A few years later, a new phenomenon arose in the hearts of American teenagers, fueled by the growth of AOL Instant Messenger and 56K modems: SmarterChild.

With the emergence of the new channels of instant messaging and SMS, entrepreneurs were looking for ways to take advantage. SmarterChild launched on AOL Instant Messenger in June 2001, originally answering questions regarding sports, the stock market, and the news.

 

Source: Botwiki.org

The creators of SmarterChild began to notice that its usage spiked every day at 3 P.M. and 6 P.M. Eastern. Kids, home from school on the East and then the West Coast of the United States, were hurling vicious insults at SmarterChild as a fun after-school activity.

SmarterChild’s creators could have decided that it was not the kind of product they wanted to build; instead, they responded to this ‘positive’ feedback by keeping it going and giving SmarterChild a distinctly snarky personality.

This proved to be just what users wanted, and SmarterChild spread like wildfire, eventually accounting for 5% of global instant messaging traffic.

SmarterChild undoubtedly had great technology, but, echoing the experiences of ELIZA and Clifford Nass, we don’t remember for its scaling to handle hundreds of millions of daily messages — we remember it for its humor and personality.

In October 2011, conversational interfaces took a huge step forward when Apple introduced Siri to the world.

In its marketing, Apple emphasized its intelligence, but in its product, emphasized personality. When the iPhone 4S was released, millions now had access to their first virtual intelligent assistant. HAL had seemingly become a real thing, and thousands entertained themselves by asking Siri silly questions and being surprised by her snarky responses.

Siri, especially back then, had limits to its functions, but it shifted popular culture. The movie Her, released in 2013, extended the long tradition of AI futurism with a modern perspective.

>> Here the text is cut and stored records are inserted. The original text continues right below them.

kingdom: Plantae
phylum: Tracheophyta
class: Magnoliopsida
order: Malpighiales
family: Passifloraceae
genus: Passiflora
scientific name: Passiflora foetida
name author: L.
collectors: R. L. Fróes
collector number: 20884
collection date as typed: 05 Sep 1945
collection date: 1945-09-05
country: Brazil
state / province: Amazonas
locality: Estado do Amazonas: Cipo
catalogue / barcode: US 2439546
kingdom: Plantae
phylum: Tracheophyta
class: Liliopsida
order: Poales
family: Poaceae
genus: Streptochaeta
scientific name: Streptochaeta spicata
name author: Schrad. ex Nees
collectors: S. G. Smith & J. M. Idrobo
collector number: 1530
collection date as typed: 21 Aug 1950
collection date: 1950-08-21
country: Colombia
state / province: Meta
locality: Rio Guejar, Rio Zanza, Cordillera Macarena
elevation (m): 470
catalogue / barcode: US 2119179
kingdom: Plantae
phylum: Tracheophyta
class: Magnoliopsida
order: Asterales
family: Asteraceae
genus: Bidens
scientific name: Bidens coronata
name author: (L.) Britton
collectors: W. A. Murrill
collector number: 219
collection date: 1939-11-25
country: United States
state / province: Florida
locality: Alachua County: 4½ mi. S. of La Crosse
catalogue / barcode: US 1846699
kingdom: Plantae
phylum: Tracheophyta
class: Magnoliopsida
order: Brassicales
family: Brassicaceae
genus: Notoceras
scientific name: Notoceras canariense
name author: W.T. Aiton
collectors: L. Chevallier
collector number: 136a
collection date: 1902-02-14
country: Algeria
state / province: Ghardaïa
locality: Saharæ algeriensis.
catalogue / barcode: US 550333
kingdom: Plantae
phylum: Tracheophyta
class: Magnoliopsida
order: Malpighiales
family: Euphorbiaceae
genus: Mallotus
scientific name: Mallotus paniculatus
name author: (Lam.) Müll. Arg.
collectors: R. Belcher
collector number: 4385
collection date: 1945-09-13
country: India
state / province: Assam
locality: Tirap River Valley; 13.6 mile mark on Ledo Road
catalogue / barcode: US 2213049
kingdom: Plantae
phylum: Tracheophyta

Her’s AI, Samantha, was compassionate and fully intelligent. Her name is not an acronym, her abilities not purely functional; she was a friend and lover to Theodore, the movie’s protagonist.

 

Theodore and Samantha

Practical lessons from the history of chatbots

If you’re implementing a chatbot as a product or interface, the importance of personality doesn’t mean it’s necessary to pretend to be human or make cheesy jokes with every interaction. It does mean that your interaction design needs to be respectful of the social manner in which your users will assess it.

Your chatbot should be purposeful, reflective of your product’s voice, and simpatico with your users. One helpful design exercise is to produce an assistant persona and personality:

  • Don’t pretend to be a human! Personality doesn’t mean person.
  • Should the script’s tone be familiar or professional?
  • Should the bot have a name?
  • Should the bot be polite and conversational or entirely focused on the task at hand?
  • Would jokes be appropriate? If yes, be mindful of repetitive interactions, and repetitive punch lines.
  • Does your bot platform allow the easy A/B testing of different messages and tones?

Given that users innately treat computers as social beings, there’s no need to pretend to be a human. Instead, a bot is a potential opportunity to expand the corporate voice to the familiar. For example, Apple’s brand is generally serious, but in the early days of Siri, Apple was not afraid of jokes and snarky responses. Over time, the jokes were toned down, but Siri still retains a distinct personality.

Chatbot technology is making exciting progress, driven by innovations in machine learning, deep learning, and natural language understanding. Looking back, though, the most successful examples of conversational agents succeeded with little technology, but a lot of personality.

As we move forward as an industry, building conversational products and chatbots for real-life uses, designers will need to incorporate personality into their conversational interfaces, and successful brands will allow and encourage it.